This blog has no point except to recall awesome or shameful nights of drinking.  Like once I got super drunk and made out with some girl outside of the Ihouse in front of public safety, which obviously I was told about later because that also is an event that I cannot seem to recall with much clarity.  I believe that night I was the victim of two shots of everclear and then a mixed drink, also with everclear.

I have a knack for drunk dialing people.  I just have to, it’s at the point where I try to sober hide my phone but then I get super anxious and have to call someone.  The usual victim of this endeavor is my friend, Flash.  Flash is ten years older than me and is basically my big sister.  Flash never answers her phone because she’s off partying herself, so I used to leave her three to five minute long drunk rants.  These were usually about the fact that I A) could not find any lesbians B) found some lesbians but they were weird or C) made out with a straight girl, I’m the king.  I stopped calling Flash the older I got in college, as I grew some shame and got more embarrassed by the fact that my drunk alter ego was some crazy drunk sad lesbian.  She would also save them and replay them for me when I returned home on holidays.  Some of them I remember, but the ones I don’t remember leaving were by far the most embarrassing.  She also like to play them for her friend who I did not know.  This is probably for the best, because if I did know them, I would feel the need to write a long winded apology citing that I only turned into a crazy horny lesbian when I was shitfaced.  When I am sober I am way too shy to talk to a girl.

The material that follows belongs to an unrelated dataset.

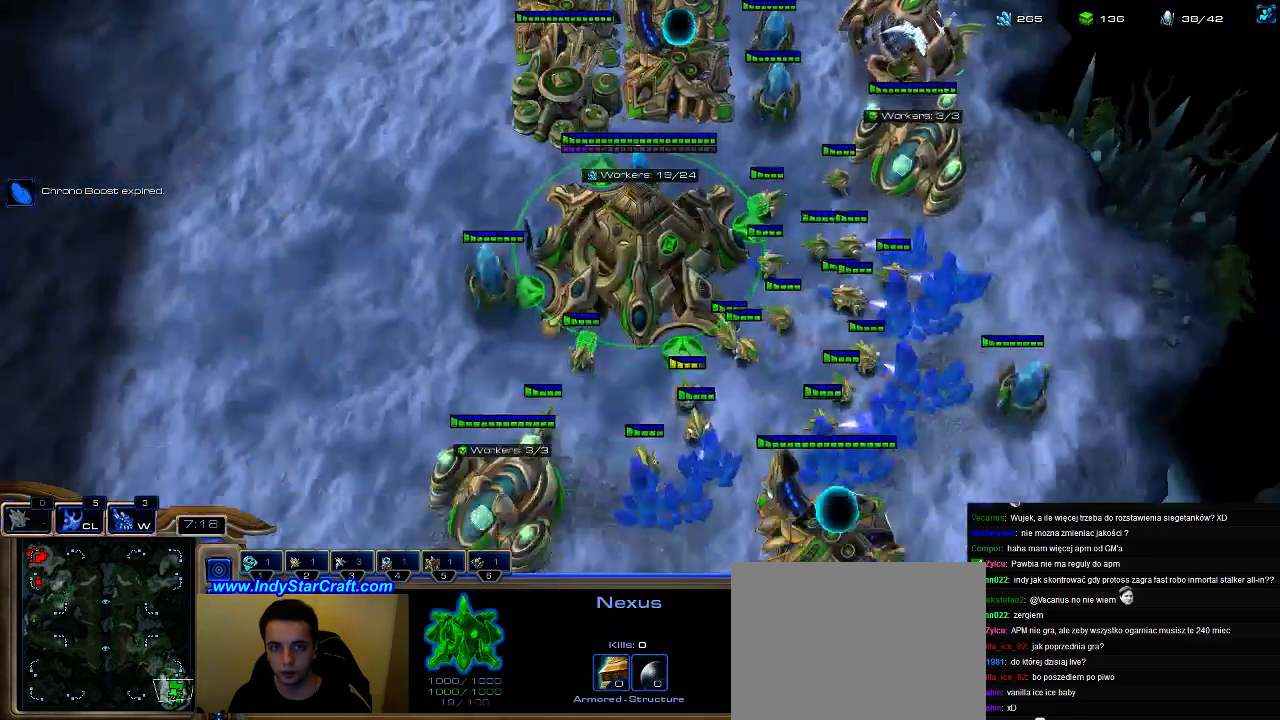
{"keys": [], "events": []}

Another very large problem I have is I tend to lose my friends.  See, my school was small so I’d go out with my usual drinking gang and then find some people I knew from class who would otherwise have no interaction with my core group of drinking pals and I would wander off with them.  I would then find myself in a random Western Shore house, knowing no one inside and forgetting where I had left everyone.  Besides this losing people problem, I also tend to do ridiculous things when I see people I’ve hooked up with but wish to avoid them at all costs.  This need to avoid people once had me hiding in a closet in someone’s room for literally thirty minutes.  And no, the irony was not lost on me at the time.

There are more tales of infamy and bad decisions.  I’m just either too lazy to write them now, or I just don’t remember them.  I’m sure drunk stories will pop up from time to time.  One of the most epic being my first drunk night of college, which will be saved for a later date, yet to be disclosed, since it was one of my more embarrassing moments so I might actually have to be drunk to write it.